Lichtenrade – noch ein Geisterrad für 2020

Noch einmal ist ein Radfahrer bei einem Verkehrsunfall 2020 ums Leben gekommen; der ADFC hat für ihn am 08.01.2021 ein Geisterrad aufgestellt.

Am 15.12.2020 hatte ihn ein Lkw-Fahrer in Lichtenrade an der Kreuzung Lichtenrader Damm / Kirchhainer Damm überfahren – der Radfahrer wollte von der Goltzstraße aus weiter in Richtung Im Domstift fahren; der Lkw-Fahrer hat ihn beim Rechtsabbiegen von der Goltzstraße in den Kirchhainer Damm schwer verletzt. Der Radfahrer ist am 04.01.2021 seinen schweren Verletzungen im Krankenhaus erlegen.

Kundgebung und #VisionZero-Fahrraddemonstration

Damit und der Aufstellung eines Geisterrads hat der ADFC Berlin e. V. des Radfahrers gedacht. Die Aktion begann mit etwa 30 Teilnehmer:innen am ADFC-Velokiez in der Möckernstraße (Kreuzberg); dabei wurde das Geisterrad zum Unfallort transportiert. Nach und nach stießen weitere Radfahrer:innen zur Demonstration.

#VisionZero-Fahrraddemonstration
(vom Velokiez nach Lichtenrade und zurück zum Verkehrsministerium)
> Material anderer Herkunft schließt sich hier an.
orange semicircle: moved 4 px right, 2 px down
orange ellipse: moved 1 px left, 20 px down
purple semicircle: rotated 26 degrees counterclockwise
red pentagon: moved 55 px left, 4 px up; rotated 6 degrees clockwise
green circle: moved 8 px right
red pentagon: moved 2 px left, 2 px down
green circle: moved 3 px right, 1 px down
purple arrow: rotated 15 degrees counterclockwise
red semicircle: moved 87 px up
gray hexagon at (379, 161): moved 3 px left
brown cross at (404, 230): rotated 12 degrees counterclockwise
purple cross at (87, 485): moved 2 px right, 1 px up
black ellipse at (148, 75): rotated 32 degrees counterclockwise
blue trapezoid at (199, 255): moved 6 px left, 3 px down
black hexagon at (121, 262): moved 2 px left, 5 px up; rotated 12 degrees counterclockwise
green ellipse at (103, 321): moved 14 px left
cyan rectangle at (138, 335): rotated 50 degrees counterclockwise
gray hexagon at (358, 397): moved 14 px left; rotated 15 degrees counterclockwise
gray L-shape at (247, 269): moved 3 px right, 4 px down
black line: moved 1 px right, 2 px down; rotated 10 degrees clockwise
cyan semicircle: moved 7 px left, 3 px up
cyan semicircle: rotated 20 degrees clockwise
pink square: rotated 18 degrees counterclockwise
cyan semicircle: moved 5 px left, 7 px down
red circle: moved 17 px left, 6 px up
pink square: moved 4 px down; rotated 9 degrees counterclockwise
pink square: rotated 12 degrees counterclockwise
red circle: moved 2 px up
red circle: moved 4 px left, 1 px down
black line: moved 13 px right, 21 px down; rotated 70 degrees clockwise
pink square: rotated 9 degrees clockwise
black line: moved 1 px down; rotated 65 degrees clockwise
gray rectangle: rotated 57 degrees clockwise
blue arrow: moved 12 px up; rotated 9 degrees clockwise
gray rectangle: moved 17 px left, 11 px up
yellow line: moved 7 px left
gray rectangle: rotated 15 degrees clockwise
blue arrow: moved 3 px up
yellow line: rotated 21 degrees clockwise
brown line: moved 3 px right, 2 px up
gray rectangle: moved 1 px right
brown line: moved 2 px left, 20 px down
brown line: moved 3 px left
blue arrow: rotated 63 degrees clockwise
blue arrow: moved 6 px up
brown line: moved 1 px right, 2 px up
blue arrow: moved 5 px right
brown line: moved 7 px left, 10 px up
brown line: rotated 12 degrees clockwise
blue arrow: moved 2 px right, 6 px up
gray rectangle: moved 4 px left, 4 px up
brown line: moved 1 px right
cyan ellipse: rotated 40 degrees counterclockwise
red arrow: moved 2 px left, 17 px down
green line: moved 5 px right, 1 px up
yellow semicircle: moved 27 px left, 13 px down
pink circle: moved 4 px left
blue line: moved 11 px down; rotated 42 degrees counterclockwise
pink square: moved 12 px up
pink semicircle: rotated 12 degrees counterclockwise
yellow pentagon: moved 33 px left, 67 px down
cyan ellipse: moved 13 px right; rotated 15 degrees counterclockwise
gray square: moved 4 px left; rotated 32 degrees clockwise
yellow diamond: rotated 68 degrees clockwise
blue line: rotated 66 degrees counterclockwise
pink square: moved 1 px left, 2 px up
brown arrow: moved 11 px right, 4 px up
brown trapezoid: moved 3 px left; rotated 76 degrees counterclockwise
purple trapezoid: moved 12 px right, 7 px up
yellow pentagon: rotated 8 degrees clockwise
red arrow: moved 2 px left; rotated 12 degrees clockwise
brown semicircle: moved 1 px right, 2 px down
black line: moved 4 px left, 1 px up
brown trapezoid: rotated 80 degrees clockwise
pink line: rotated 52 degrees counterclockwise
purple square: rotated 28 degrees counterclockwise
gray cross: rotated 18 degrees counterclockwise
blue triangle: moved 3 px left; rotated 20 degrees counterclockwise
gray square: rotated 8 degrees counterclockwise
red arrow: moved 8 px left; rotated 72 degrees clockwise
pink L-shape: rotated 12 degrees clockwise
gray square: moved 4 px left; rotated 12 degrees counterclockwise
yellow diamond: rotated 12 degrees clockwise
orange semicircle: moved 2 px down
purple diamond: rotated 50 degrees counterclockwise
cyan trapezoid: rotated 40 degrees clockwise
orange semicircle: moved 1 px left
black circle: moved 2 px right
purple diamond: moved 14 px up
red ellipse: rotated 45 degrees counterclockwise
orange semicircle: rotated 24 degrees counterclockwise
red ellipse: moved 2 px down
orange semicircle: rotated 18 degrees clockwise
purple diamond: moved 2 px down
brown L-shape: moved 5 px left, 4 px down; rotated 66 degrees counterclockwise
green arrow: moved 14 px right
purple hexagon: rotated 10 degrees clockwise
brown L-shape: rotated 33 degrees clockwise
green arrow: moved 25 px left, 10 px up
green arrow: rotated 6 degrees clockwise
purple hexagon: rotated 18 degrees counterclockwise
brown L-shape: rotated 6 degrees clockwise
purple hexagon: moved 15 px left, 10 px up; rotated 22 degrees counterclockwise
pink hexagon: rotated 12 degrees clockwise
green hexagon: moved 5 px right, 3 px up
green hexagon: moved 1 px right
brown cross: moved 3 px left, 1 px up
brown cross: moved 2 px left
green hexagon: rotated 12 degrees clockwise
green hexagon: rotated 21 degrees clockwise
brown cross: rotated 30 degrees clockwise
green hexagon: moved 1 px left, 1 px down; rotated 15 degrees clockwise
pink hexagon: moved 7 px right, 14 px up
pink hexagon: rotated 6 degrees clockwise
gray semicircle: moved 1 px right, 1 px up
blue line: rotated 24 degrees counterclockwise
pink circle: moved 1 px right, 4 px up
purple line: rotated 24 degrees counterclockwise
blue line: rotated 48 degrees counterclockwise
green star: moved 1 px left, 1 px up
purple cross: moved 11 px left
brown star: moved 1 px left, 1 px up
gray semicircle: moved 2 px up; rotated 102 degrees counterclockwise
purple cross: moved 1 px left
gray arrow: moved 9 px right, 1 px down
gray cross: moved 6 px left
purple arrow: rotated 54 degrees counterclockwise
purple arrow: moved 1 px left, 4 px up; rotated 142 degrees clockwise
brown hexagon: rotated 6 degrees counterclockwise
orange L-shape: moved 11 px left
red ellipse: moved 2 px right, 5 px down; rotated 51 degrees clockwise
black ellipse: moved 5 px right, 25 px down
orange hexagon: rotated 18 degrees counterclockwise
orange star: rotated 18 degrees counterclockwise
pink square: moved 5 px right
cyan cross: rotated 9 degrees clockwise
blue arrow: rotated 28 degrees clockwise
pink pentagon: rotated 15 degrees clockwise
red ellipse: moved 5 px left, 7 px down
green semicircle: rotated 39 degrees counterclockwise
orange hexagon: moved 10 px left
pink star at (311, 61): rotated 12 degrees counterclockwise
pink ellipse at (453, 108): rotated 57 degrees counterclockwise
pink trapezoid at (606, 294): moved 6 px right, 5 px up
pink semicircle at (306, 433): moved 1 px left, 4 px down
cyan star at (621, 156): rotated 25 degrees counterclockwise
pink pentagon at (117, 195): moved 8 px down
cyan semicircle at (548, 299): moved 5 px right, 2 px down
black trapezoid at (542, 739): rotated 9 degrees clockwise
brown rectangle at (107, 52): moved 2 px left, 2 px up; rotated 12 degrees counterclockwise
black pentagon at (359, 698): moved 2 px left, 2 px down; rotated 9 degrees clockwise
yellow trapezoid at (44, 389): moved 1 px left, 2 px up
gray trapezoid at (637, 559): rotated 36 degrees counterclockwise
Die Demonstration wurde am Unfallort durch eine Kundgebung und die Aufstellung des Geisterrads unterbrochen. SuSanne Grittner dankte den etwa 70 Anwesenden, die trotz des nasskalten Wetters gekommen waren. In ihrer Gedenkrede bedauerte sie den viel zu frühen Tod des Radfahrers: „65 Jahre sind heutzutage noch kein Alter.“ Ihre Anteilnahme widmete sie den Angehörigen und Bekannten des Toten, aber auch den Ersthelfern und Zeugen; alle diese Personen werden durch einen solchen Unfalltod ebenfalls traumatisiert. Den Unfallhergang wollte sie nicht beurteilen, da zuwenig Informationen bekannt seien; sie wies aber darauf hin, dass der Bereich der Kreuzung übersichtlich ist. Nach einer Gedenkminute wurde das Geisterrad aufgestellt.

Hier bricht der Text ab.